Moexipril Synthetic Intermediates N-[(s) -1 - (ethoxycarbonyl) -3 - Phenylpropyl]-l-alanine Synthesis Process

With the continuous increase of the morbidity and mortality caused by cardiovascular disease, especially by hypertension, search for antihypertensive drugs have become very important.In the last century, angiotension converting enzyme (ACE) inhibitors have received much attention as a new type of antihypertensive drugs and their clinical efficacy has been well established.
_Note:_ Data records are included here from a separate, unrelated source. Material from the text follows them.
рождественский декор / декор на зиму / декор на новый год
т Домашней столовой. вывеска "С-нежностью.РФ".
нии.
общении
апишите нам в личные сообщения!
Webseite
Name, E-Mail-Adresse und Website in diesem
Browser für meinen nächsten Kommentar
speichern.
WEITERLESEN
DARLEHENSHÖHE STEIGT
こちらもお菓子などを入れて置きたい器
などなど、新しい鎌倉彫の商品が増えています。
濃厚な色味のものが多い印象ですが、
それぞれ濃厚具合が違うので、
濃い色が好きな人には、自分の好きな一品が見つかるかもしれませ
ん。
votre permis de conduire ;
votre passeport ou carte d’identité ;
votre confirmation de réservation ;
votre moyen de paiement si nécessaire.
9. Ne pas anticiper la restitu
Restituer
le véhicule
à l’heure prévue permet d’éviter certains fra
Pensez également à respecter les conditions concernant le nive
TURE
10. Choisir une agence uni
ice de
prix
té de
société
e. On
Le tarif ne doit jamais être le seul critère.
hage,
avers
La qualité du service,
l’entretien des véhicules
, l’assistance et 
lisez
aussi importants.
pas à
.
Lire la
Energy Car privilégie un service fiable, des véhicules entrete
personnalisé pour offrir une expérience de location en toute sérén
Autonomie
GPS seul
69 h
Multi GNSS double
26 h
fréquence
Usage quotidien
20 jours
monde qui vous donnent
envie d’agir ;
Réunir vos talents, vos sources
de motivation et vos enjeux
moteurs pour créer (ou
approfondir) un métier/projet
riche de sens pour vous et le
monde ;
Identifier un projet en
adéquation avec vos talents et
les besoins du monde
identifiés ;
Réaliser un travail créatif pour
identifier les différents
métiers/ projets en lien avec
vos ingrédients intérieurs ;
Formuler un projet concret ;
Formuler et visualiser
In Europe, US and Japan, several new antihypertensive drugs have been successfully developed, such as Ramiro developed by Hotchsh company of Germen in 1989 and launched in France, Benazeprl developed and launched by Swish Ciba-Geigy company in denmark in 1990, Delapril developed in Japan in 1989, Moexpril and Quinpril developed by Swish Warner-Lambert company which were launched in US and England in 1995 and 1989 respectively.This new type of ACEI, which possesses advantages including high and rapid efficacy, longlasting and high selectivity of organs etc, takes all over the world markets very quickly.In this paper, we present a convenient procedure for the synthesis of N-[[(S)-l-(Ethoxycarbonyl)]-3-phenylpropyl]amino]-L-alanine, a key intermediate in the synthesis of Moexpril, starting from a readily available benzene and cis-butylene dianhydride, through the F-C reaction, esterification, Michael addition and hydrogenation. The synthesis of target compound Moexpril was also successfully carried out in the author's research workDue to the requirement of the related experimental data of N-[(R)-1-Ethoxycarbonyl -3-phenylpropyl]-L-alanine, a diastereoisomer of N-[(S)-l-Ethoxycarbonyl-3-phenylpropyl]-L-alanine, which were needed in the declaring of Moexpril as a new medicine, we studied the synthesis of N-[(R)-l-Ethoxycarbonyl-3-phenylpropyl]-L-alanine in this work. Thus, N-[(R)-l-ethoxycarbonyl-3-phenylpropyl-L-alanine was obtained via F-C reaction, reduction, esterification, SN₂ substitution reaction, and then reaction with L-alanine benzyl ester using S-malic acid as the starting material. The structures of the synthesized compounds were confirmed by, ¹H-NMR, ¹3C-NMR, IR, MS, HPLC and elemental analysis.